Word Count: 1,010
Summary: We've all read in history class at least some of the real Declaration of Independence, but if it was just America writing to England, how would he say goodbye?
*Umm, I've never written anyhting like this before, so let's see how it goes!
By the time you read this letter, I’ll be gone. Well, not gone gone, but I won’t be waiting around for you anymore. I’ll be too busy helping my people write the Constitution and making weapons for the war. If it comes down to that. Because I really hope it doesn’t. But if it does, I will fight you, and I will win. Heroes don’t back down from a challenge, no matter how hard it gets. And I am definitely a hero. So, in short, I’m leaving you to become my own nation, to be independent. And if that bothers you, just know that you brought this all on yourself.
I remember when I first met you- I was just a child- young and naive and scared. You seemed so big and strong at the time, definitely bigger than me. So I held onto you. I chose you to protect me, and I trusted that you would always have my best interests at heart. And I truly believe that you did… in the beginning. You were so kind to me, like no one else was. You took care of me. You became not only my guardian, but also my friend. You were my first friend… (I’ll never forget that, no matter what happens.)
But then, things started to change. You left me alone all the time… I didn’t want you to go. I never wanted you to go. But even as I stood in the doorway, clinging to your sleeve, begging, pleading for you to stay, you still left. How could you leave when you knew I needed you? How could you do that?! But before you left, you would always wipe the tears from my eyes and tell me to keep a stiff upper lip. You told me I was brave; you told me I was strong. And now, thanks to you I guess, I am.
Gradually, I learned to live without you. It wasn’t easy though. When you left, you were gone for months at a time, sometimes more. I used to sit at the docks day after day, hoping your ship would come sailing over the horizon. But it didn’t. I let many tears fall into harbor… I kept wishing that one of these days, I would receive a letter from you. But I never did. I spent many sleepless nights, staring up at the ceiling, listening to your voice echoing through my head. That voice would always tell me that everything was going to be ok. But, as your periods of absence grew longer and longer, that voice gradually faded away, until eventually, I couldn’t hear it anymore. That was when I realized that I couldn’t depend on you anymore. You, for whatever reason- being too preoccupied with your life over in Europe, or having too many other colonies to deal with, stopped caring about me. Not completely, I know. A part of you did still miss me and care about me. But it wasn’t
enough. I wasn’t enough. I will never let myself feel like that again.

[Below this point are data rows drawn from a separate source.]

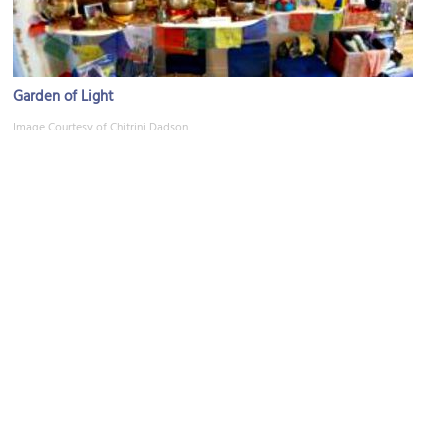
Garden of Light
Image Courtesy of Chitrini Dadson.
Mayfair Theatre
Image Courtesy of Wikimedia and Ejk81.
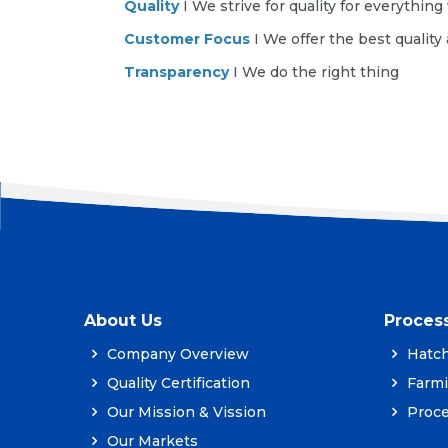
Quality
I We strive for quality for everythin
Customer Focus
I We offer the best quality
Transparency
I We do the right thing
About Us
Proces
Company Overview
Hatch
Quality Certification
Farm
Our Mission & Vission
Proce
Our Markets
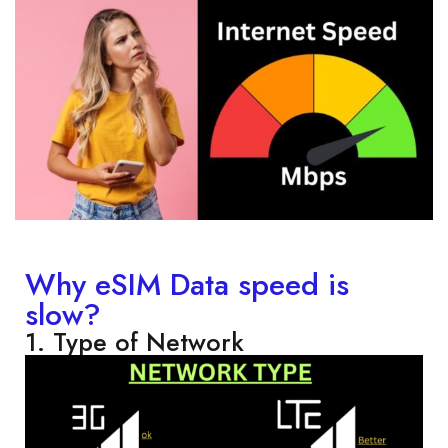
Why eSIM Data speed is
slow?
1. Type of Network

I had to accept that this was the way life was going to be. I had to learn to live on my own, even though I knew I wasn’t ready. I had no one to help me, no one to give me advice. It was the loneliest point in my life. But with hard work and determination (and maybe a few tears), I was able to let go of my old life. For the first time, I started living for me. It was the best decision I could have ever made.

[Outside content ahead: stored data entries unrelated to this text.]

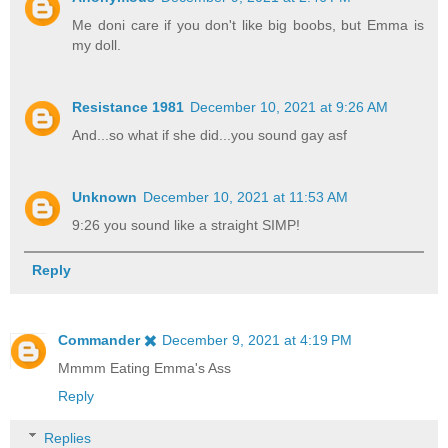
Me doni care if you don't like big boobs, but Emma is
my doll.
Resistance 1981
December 10, 2021 at 9:26 AM
And...so what if she did...you sound gay asf
Unknown
December 10, 2021 at 11:53 AM
9:26 you sound like a straight SIMP!
Reply
Commander ✖️
December 9, 2021 at 4:19 PM
Mmmm Eating Emma's Ass
Reply
Replies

Experimenting with self governing was tough, but I’m tough, so I handled it, and eventually, I got it right. It gave my people a sense of nationalism, and it gave me a sense of pride, accomplishment, and even happiness. I had tasted freedom, and I liked it. So naturally, when you popped in for your little visits every so often, things were different. I’d like to say that I never wanted to see you again, but that’s not true. A small part of me still secretly sort of liked your visits. But I was doing fine without you… though still a little lonely. But I was ready to stand on my own. The problem was that you weren’t ready to give me up- not because you cared about me or anything… you just liked the power and wealth that came from owning me. You only visited when you wanted something from me, usually money for the King, or whatever. You made up so many unfair, high taxes. But what really made me mad was how you never even talked to me about it. Did you think I was stupid? Did you think I couldn’t handle talking about that kind of stuff? Well, I’m not stupid… I’m just as capable as you are, but you treat me like I’m just your property. You take whatever you want, and then you just leave again. I thought we were supposed to be friends. I guess I was wrong.
I used to look forward to your visits. Now I cringe every time I see the British flag sailing towards the coast. I dread opening your letters because I know that it’s going to be bad news. Without you, my people will be happy… I will be happy. I don’t need you anymore. I’m strong enough to stand on my own… I have you to thank for that. If it wasn’t for your cold indifference, I never would have learned to be independent. But now that I have learned, it’s time for me to move on. Let me go. I hope that you can support my decision. But, if not, I don’t care. I won’t stop fighting until I have my independence. Because I need to do what’s best for me, and right now, you’re not it. I am, as of right now, officially my own country… no longer your colony. This… is my declaration.